Original Article
Non-invasive diagnostic model for myocarditis using cardiac magnetic resonance radiomics
Abstract
Background: Myocarditis is an inflammatory myocardial disease with high clinical heterogeneity, and its early diagnosis relies on invasive endomyocardial biopsy (EMB) or advanced cardiac magnetic resonance (CMR) techniques with poor accessibility in primary hospitals. Conventional CMR interpretation is subjective with inter-observer variability, and single-modality radiomics models have insufficient diagnostic accuracy. This study aimed to construct and validate a machine learning model integrating multimodal CMR radiomics features and clinical parameters for early non-invasive and accurate diagnosis of myocarditis.
Methods: This study recruited 344 participants from two hospitals (185 with myocarditis and 159 without myocarditis). Radiomics features were extracted from the left ventricular myocardium using multimodal CMR sequences [cine sequence (CINE), T2-weighted imaging (T2WI), and late gadolinium enhancement imaging (LGE)] and combined with clinical parameters. Feature selection was performed sequentially: first, intraclass correlation coefficient (ICC) analysis was used to retain features with ICC >0.8 for reproducibility; then, Mann-Whitney U test, Pearson correlation analysis, and least absolute shrinkage and selection operator (LASSO) regression (for dimensionality reduction). For clinical predictors, univariate logistic regression (P<0.10) was used for preliminary screening, and multivariate logistic regression (P<0.05) for further selection. Models were constructed using random forests, including single-modality, radiomics fusion, and clinical-radiomics fusion variants. Model performance was evaluated in the training set, internal validation set, and external validation set.

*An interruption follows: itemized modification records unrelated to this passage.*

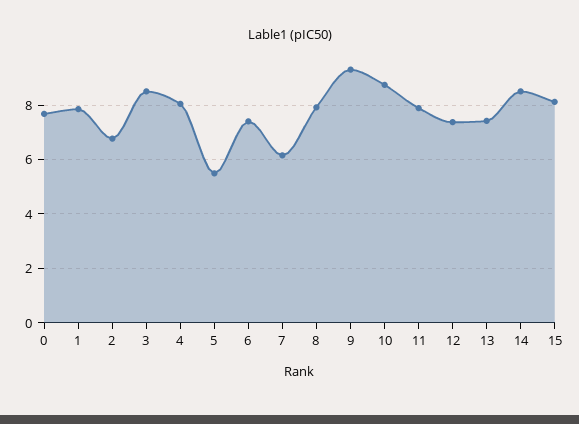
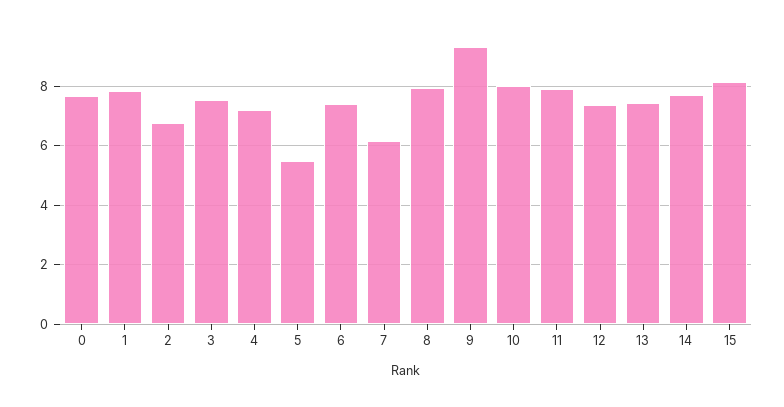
3: 8.5 -> 7.5
4: 8 -> 7.25
10: 8.75 -> 8
14: 8.5 -> 7.75

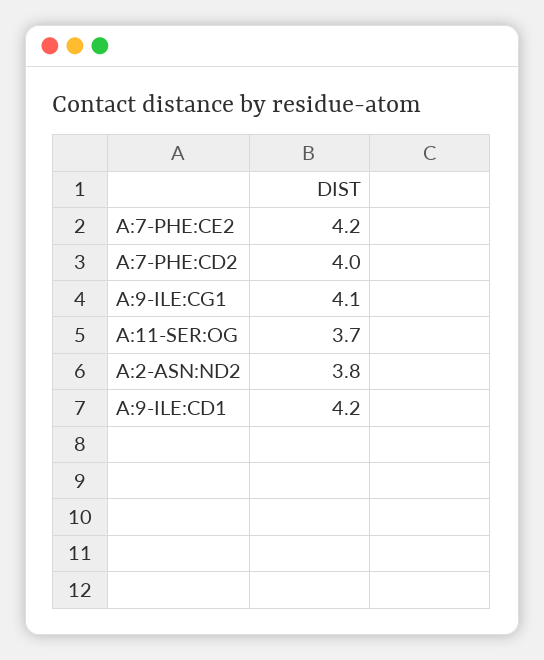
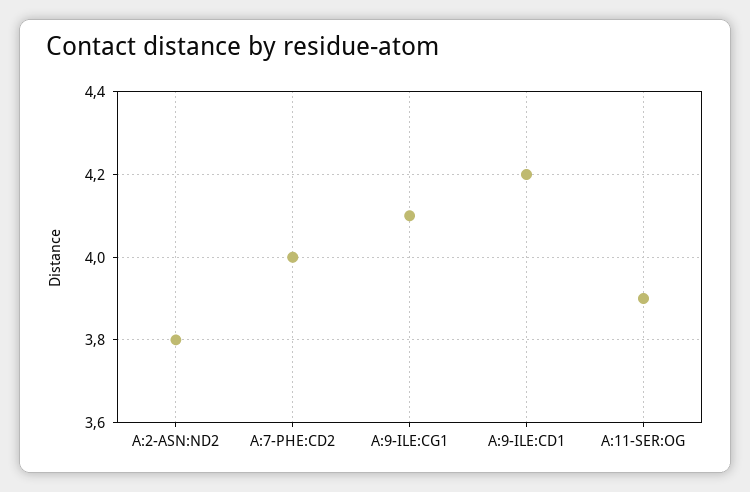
A:7-PHE:CE2: 4.2 -> none
A:11-SER:OG: 3.7 -> 3.9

Results: The Fusion_Clinical_Radiomic model exhibited optimal and stable diagnostic performance, with area under the curve (AUC) values of 0.936 [95% confidence interval (CI): 0.905–0.967], 0.862 (95% CI: 0.779–0.944), and 0.854 (95% CI: 0.754–0.953) in the training set, internal validation set, and external validation set, respectively. Its accuracy, specificity, and sensitivity in the training set were 0.848, 0.845, and 0.850, respectively, with a favorable Brier score of 0.141. In the external validation set, it maintained a specificity of 0.906 and a Brier score of 0.193. The model’s performance was significantly superior to all unimodal models and the radiomics fusion model alone (all P<0.05). Decision curve analysis (DCA) showed that the model had extensive clinical net benefits.
Conclusions: The fusion model provides an accurate, non-invasive auxiliary diagnostic tool for the diagnosis of acute myocarditis within 14 days of symptom onset. By relying on conventional CMR sequences (CINE, T2WI, LGE), it may reduce the reliance on invasive EMB and enhance diagnostic accessibility in primary hospitals. Supported by multicenter internal and external validation, the model exhibits favorable generalizability, offering a promising reference for clinical practice in the early identification of acute myocarditis.